Sexta-feira, 19 de maio de 2017 às 15:15 em Politica
Temer pode ser preso por obstrução da justiça?

 

 

A notícia mais veiculada da semana foi essa: "Temer pode ser preso por obstrução da justiça". a resposta é não! Não existe tipificado "crime de obstrução à justiça" no Brasil. Existe sim nos EUA, onde, coincidentemente, Trump se envolveu em escândalo pelo suposto crime no mesmo dia.

 

Existem tipificados no Código Penal os chamados "Crimes contra a Administração da Justiça", mas nenhum ato vago de "obstrução da justiça". Entre esses crimes estão a coação no curso do processo (art. 344 do CP), falso testemunho (art. 342 do CP), favorecimento pessoal (art. 348 do CP), favorecimento real (art. 349 do CP), fraude processual (art. 347 do CP), e, especialmente destacamos, a exploração de prestígio (art. 357) que consiste em "solicitar ou receber dinheiro ou qualquer outra utilidade, a pretexto de influir em juiz, jurado, órgão do Ministério Público, funcionário de justiça, perito, tradutor, intérprete ou testemunha".

 

A expressão "obstrução da justiça" é vaga e utilizada em diversos ramos do Direito, inclusive no processo civil — até porque não é raro advogados obstruindo a justiça por atos protelatórios ou descumprimento de decisões no cível.

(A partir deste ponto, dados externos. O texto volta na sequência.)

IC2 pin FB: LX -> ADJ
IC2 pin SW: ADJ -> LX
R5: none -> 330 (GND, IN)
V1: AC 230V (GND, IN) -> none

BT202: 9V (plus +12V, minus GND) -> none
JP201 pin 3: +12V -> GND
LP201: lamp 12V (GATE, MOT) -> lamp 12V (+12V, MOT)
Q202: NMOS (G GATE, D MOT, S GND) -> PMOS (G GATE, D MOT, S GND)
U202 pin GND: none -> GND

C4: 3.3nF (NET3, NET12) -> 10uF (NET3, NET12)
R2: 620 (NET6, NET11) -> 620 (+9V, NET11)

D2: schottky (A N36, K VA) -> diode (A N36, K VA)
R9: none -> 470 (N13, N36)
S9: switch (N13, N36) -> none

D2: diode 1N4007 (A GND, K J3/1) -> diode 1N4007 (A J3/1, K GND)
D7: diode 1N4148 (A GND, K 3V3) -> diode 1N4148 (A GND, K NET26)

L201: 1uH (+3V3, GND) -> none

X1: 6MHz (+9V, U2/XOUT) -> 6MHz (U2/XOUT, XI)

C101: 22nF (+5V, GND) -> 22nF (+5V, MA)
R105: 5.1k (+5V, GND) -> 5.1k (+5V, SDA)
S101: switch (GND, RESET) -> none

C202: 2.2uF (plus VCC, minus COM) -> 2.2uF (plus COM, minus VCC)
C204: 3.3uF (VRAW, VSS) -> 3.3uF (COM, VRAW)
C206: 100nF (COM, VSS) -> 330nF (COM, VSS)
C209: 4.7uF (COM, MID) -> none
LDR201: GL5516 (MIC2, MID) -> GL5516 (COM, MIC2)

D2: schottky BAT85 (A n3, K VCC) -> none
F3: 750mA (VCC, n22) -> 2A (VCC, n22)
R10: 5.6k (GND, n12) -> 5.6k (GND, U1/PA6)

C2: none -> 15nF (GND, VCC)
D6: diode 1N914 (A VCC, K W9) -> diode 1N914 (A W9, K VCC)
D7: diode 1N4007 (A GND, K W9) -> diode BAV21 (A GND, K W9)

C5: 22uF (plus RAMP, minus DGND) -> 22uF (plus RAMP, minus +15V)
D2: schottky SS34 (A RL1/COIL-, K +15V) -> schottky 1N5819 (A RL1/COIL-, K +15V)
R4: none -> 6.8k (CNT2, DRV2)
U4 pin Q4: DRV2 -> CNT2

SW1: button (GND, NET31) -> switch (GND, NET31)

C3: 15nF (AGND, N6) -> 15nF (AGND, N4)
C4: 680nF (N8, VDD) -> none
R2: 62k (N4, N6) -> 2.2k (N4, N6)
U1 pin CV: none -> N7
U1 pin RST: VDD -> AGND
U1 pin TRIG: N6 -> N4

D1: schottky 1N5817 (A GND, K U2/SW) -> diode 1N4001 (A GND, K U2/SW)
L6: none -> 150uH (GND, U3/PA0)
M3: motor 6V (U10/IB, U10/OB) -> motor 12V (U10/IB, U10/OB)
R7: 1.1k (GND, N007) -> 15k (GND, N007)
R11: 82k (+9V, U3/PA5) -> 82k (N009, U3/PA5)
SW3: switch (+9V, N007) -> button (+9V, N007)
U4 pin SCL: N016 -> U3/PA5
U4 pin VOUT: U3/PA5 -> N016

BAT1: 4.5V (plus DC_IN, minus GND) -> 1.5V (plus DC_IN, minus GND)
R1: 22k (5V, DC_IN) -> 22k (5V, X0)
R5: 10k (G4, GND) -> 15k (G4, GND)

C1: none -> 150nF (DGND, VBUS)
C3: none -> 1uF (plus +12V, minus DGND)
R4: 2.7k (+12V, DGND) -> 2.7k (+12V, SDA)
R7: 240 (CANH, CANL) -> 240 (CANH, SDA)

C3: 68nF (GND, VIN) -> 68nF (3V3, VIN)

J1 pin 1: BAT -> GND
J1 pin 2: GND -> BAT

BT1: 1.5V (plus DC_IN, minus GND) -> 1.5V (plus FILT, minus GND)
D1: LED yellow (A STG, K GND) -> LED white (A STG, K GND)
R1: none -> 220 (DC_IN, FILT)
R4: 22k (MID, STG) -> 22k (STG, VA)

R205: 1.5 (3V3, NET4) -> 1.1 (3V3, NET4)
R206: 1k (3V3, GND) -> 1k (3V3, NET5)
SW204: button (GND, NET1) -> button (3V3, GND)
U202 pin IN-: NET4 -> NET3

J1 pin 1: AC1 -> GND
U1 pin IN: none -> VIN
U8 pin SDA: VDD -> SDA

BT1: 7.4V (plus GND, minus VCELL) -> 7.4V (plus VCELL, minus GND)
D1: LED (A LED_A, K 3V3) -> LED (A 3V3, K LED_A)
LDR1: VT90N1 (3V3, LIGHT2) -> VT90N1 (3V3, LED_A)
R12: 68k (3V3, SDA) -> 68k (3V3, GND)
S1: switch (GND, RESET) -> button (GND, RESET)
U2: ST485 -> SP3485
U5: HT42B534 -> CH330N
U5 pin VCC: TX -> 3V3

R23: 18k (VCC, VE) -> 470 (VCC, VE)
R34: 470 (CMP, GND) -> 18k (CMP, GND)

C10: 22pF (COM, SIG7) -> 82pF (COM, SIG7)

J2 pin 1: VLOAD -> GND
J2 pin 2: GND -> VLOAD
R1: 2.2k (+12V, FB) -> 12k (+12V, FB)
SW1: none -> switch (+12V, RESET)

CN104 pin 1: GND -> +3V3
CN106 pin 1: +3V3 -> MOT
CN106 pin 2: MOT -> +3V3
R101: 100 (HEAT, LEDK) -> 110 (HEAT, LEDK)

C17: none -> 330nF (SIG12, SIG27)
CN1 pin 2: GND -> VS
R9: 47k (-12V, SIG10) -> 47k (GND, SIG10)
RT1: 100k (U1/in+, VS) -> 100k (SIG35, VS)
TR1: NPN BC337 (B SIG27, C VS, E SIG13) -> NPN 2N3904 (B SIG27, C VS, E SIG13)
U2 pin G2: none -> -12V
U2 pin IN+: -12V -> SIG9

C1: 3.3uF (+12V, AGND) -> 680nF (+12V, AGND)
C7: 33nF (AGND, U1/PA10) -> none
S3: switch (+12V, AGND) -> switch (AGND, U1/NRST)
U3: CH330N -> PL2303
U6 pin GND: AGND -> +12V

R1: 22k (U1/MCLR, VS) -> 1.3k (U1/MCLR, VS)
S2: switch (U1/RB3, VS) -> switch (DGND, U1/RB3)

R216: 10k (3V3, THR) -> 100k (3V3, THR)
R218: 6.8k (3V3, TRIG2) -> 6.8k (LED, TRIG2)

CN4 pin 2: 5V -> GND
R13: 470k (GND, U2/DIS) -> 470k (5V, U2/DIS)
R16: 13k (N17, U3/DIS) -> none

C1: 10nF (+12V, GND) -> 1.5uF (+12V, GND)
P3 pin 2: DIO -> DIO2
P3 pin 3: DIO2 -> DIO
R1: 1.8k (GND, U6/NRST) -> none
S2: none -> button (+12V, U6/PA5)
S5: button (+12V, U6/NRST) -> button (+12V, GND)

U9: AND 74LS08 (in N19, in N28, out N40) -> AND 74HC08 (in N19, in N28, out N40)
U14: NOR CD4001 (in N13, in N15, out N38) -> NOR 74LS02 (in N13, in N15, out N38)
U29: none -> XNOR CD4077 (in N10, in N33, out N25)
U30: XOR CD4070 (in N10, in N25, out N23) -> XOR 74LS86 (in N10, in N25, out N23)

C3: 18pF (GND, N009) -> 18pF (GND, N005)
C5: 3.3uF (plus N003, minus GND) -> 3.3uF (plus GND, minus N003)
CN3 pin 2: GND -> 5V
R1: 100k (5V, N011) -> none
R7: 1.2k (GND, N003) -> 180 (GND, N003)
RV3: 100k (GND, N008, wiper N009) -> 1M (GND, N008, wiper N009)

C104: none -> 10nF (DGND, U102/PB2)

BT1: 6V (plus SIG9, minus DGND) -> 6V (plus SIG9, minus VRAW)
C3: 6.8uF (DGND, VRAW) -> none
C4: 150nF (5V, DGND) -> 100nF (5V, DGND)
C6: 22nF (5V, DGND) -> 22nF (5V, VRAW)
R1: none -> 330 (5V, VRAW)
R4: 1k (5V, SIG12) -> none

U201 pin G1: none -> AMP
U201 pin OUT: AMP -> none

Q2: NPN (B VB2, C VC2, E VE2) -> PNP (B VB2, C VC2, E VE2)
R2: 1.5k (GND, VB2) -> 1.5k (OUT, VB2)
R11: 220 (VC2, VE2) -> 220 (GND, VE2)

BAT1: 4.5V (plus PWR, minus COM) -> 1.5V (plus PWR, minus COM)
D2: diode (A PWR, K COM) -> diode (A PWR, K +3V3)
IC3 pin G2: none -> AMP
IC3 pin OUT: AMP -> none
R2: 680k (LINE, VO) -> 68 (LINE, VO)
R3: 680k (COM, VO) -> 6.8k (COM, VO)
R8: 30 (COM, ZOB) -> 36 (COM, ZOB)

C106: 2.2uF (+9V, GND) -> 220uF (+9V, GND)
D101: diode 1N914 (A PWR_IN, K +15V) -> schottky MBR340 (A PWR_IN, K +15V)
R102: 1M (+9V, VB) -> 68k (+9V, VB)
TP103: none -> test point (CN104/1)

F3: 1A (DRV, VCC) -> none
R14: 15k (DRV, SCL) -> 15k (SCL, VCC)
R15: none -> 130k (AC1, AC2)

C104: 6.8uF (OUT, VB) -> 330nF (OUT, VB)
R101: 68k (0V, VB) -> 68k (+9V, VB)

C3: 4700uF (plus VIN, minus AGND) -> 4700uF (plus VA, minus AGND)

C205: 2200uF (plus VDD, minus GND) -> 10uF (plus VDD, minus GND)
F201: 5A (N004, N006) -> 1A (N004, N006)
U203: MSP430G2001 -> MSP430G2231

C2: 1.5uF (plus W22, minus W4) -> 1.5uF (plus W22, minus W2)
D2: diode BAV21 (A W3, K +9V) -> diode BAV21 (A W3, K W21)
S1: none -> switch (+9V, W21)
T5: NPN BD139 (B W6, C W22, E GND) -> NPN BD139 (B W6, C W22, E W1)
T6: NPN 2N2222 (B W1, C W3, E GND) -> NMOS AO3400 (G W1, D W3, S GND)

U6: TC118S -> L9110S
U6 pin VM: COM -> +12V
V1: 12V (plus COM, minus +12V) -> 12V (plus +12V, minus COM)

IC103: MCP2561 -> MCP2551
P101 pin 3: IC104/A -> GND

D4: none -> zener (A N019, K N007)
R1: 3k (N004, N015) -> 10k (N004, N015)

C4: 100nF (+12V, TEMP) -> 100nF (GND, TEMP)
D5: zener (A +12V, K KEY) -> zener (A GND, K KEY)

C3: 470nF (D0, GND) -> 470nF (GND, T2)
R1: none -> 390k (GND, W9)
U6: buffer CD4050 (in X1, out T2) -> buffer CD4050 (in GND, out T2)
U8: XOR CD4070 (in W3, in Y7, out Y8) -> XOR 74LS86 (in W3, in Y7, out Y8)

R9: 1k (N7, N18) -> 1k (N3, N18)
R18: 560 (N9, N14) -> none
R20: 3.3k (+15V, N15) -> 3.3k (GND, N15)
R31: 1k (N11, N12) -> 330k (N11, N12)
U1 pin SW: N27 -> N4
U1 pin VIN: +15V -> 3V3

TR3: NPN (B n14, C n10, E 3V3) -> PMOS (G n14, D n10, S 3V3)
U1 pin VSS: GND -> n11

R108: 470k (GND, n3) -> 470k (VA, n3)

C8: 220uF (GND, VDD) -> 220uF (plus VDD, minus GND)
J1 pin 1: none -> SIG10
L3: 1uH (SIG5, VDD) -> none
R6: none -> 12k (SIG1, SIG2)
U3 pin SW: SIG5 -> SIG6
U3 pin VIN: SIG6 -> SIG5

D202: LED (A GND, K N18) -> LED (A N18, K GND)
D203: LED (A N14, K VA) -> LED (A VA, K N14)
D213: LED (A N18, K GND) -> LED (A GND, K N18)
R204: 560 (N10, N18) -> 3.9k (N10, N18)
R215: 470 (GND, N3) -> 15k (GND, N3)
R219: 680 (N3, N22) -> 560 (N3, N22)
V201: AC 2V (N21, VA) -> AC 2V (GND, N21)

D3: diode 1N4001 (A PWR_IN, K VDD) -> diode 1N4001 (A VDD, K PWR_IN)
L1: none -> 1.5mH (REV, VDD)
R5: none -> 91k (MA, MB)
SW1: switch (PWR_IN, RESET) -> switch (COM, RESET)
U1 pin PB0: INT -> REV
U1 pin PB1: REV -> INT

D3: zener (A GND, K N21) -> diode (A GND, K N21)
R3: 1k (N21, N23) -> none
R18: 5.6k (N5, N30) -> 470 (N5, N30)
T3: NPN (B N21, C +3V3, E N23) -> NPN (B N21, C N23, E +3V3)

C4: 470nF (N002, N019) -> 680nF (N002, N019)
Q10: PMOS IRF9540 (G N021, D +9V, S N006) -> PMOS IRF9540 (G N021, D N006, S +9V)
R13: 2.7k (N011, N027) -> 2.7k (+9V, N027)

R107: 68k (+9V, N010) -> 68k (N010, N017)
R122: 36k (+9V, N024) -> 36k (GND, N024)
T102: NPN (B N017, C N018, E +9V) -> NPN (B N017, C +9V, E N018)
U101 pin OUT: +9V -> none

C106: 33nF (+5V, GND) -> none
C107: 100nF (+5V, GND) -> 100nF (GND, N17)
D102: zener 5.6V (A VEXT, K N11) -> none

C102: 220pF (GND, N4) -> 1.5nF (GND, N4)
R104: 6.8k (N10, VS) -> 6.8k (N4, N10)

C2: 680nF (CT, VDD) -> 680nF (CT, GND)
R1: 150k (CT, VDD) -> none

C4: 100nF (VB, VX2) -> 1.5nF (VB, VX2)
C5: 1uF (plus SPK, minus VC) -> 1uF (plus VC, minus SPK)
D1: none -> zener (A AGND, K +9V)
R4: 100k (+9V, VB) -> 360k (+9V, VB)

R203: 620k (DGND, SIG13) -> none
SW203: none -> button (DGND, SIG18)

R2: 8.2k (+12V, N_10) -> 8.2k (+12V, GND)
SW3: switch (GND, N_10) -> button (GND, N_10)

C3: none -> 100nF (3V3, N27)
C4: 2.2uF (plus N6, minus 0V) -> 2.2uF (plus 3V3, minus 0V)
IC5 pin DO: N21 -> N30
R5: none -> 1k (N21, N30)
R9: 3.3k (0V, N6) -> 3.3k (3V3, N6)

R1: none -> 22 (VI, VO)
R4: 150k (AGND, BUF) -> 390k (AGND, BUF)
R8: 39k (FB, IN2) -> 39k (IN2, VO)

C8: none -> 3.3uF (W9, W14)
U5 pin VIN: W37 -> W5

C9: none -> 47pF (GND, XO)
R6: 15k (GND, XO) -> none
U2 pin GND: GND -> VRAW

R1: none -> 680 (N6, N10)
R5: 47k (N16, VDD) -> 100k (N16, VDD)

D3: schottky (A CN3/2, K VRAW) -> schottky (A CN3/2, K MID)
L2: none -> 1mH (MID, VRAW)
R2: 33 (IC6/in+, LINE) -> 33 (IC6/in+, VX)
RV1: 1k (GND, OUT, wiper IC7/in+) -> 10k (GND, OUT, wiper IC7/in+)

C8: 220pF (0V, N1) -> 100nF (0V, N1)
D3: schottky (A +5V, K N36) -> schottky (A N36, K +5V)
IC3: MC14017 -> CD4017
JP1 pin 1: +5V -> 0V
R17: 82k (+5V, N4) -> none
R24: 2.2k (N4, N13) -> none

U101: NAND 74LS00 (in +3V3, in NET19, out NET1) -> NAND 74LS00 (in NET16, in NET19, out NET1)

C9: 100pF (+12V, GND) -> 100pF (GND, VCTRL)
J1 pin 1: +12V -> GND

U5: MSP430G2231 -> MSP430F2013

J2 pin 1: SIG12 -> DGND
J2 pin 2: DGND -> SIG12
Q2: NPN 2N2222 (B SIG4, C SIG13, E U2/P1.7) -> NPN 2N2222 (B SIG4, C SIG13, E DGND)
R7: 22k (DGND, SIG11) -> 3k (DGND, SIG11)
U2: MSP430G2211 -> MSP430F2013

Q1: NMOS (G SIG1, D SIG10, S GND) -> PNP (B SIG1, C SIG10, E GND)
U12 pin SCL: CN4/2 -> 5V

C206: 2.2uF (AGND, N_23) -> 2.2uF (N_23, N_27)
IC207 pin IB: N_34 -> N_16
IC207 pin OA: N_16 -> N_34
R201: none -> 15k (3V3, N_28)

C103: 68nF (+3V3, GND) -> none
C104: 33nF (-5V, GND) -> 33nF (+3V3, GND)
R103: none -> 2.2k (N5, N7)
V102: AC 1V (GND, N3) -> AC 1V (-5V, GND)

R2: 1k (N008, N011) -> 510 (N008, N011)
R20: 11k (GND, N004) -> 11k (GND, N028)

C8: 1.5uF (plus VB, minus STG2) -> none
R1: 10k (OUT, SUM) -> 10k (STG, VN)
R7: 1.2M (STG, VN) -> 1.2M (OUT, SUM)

Daí a maior dificuldade em concordar, mesmo que com eventual doutrina ou decisão, que utilize a mesma para se referir a qualquer crime.

 

Imperioso mencionar o delito previsto no art. 2º, §1º da Lei 12.850/2013 (Lei do Crime Organizado), chamado por alguns de "obstrução da justiça". Tal nomenclatura não é utilizada por grandes penalistas, como Luiz Flávio Gomes, que o nomeia como "obstrução da investigação". A diferença terminológica faz todo sentido quando se vislumbra que o crime se configura não só quanto a processos judiciais ("Justiça", em sentido coloquial), mas qualquer tipo de investigação, como uma investigação policial ou um procedimento do Ministério Público. Mais evidente ainda a inadequação da terminologia de "obstrução da justiça" quando se observa que a tipificação não envolve a qualquer delito persequível pela justiça, mas somente o de organização criminosa.

 

A simples conduta de concordar com Joesley Batista, dizendo que "tem que manter isso", caso se comprove que "isso" se referia às propinas, não configura, a princípio, nenhum dos crimes contra a administração da justiça. Para figurar como autor do crime, deverá ter praticado ativamente alguma das condutas típicas, mesmo que em autoria mediata.

 

Também se "isso" se referir ao ato de Joesley ter praticado algum ato de corrupção ou exploração de prestígio (art. 357 do Código Penal), entendo ao menos em tese, que o mero ato de se afirmar que "tem que manter isso" não configura participação ou coautoria, tudo a ser avaliado mediante ampla instrução probatória. Lembremo-nos que não existe participação ou coautoria depois que o crime já aconteceu, sem sequer ciência do agente, cogitando-se, a partir daí, o crime de favorecimento real ou pessoal.

 

Também os crimes de corrupção ativa e passiva parecem não se configurar em relação ao presidente apenas pelos 38 minutos de áudio, já que se indica que o mesmo recebeu, ofereceu ou solicitou vantagens a funcionários públicos.

 

Enfim, o enquadramento em algum crime comum deverá ser feito com cautela, numa tipificação formal e material.

 

Outras notícias falam sobre a possível prisão e denúncia pelo Ministério Público, mas, curiosamente, poucas indicam o suposto crime cometido por Temer. Estamos curiosos para saber o crime praticado, em tese.

 

Naturalmente pode ser possível o enquadramento nos crimes de responsabilidade, que redunda no conhecido impeachment. E, mais importante, perfeitamente cabível a propositura uma ação de improbidade administrativa, especialmente por violação aos princípios da administração, que tramitaria em primeiro grau, e pode até ser feita por meio de associações.

 

Mas voltando ao tópico do texto: não existe crime de obstrução da justiça no Brasil, e ninguém pode ser preso por uma expressão vaga. O que se pune são atos praticados e definidos anteriormente, por lei — e não pela mídia — como crime.